Computers and Coordinator Economics
The major
difference between capitalist and coordinator economies is that in the former
the currency of economic power is property, while in the latter it is
information. In capitalism, the ruling class rules because it owns the
material means of production. In a coordinator economy, control over
knowledge empowers the coordinator economic elite. In the coordinator
economy, whether allocation is by central planning or markets, coordinators
are responsible for the vast majority of economic decisions. They monopolize
information critical to making decisions and skills associated with
controlling hierarchical work settings. They also claim a disproportionate
share of society's produced output for themselves.
In many ways
the uses of computers in coordinator societies are similar to their uses
under capitalism, though in the former case the coordinator class no longer
functions at the behest of a class of owners.

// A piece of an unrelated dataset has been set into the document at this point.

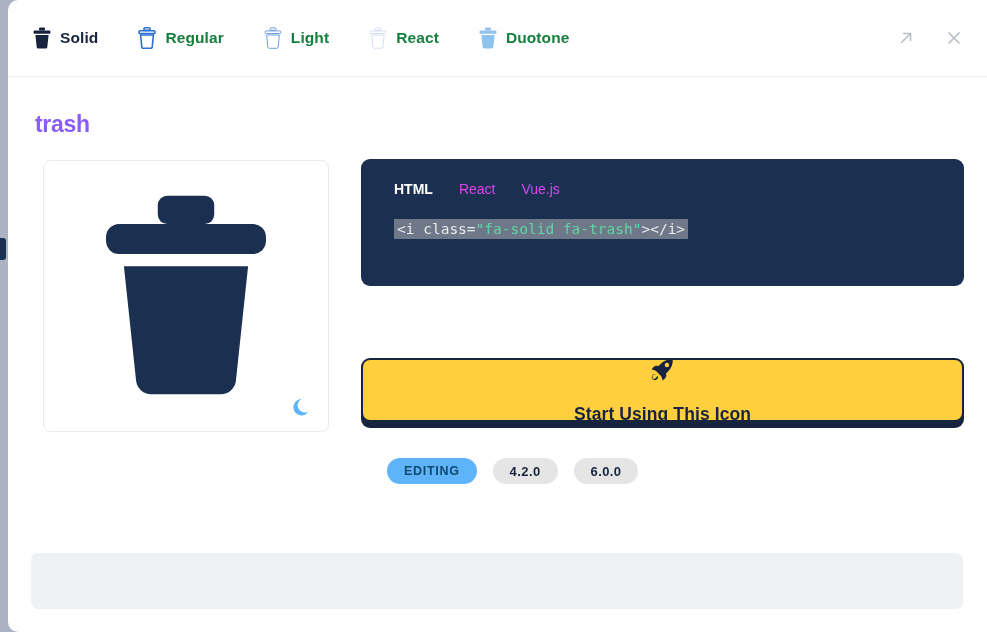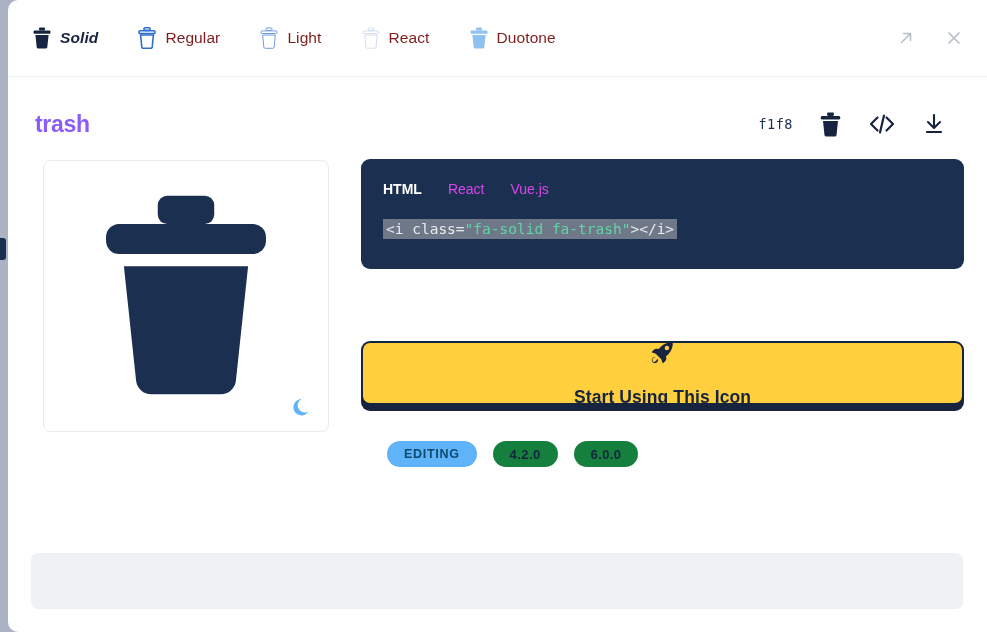"Solid" .style-tab.active .tab-label { font-style: italic -> none }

As economic chieftains they
work not to maintain property relations and profit margins for owners but to
maintain their own monopoly on information and skill as their means of
appropriating a disproportionate share of social output and power. Like
capitalism, coordinator economies can come in more or less totalitarian
forms. To date we have seen the more totalitarian versions in which most
intellectuals and professionals are excluded from access to most important
information. While many of these coordinator societies are currently
reverting to capitalism, it is still unclear where the Soviet Union and China
are headed. And, in any case, if social democratic trends persist, we may see
transitions from more to less authoritarian coordinator forms in Europe's
future. The point is that computers can fit into this setting even if they
are accessible to all intellectuals and administrators, so long as they are
kept from other members of society.
So whereas
capitalists want computer science to advance the old capitalist goals,
coordinators want computer science to rationalize society under the sway of mystified
knowledge they monopolize. The two economic systems have different
characteristics. But neither serves the interests of ordinary workers and in
both computers are primarily tools of elite control. From the workers'
perspective the struggle between coordinators and capitalists is ultimately a
fight between two factions of the "haves." The struggle could be
over whether massive advertising and aggressive marketing, as at IBM, or
technocratic creativity in product design, as in smaller companies, will
determine success in high-tech industries-a very interesting contemporary
example of coordinator versus capitalist struggle within capitalist
society--or over economic structures themselves. But what if the non-elite
began to struggle over the definition and dissemination of computer
technologies? What difference might that make?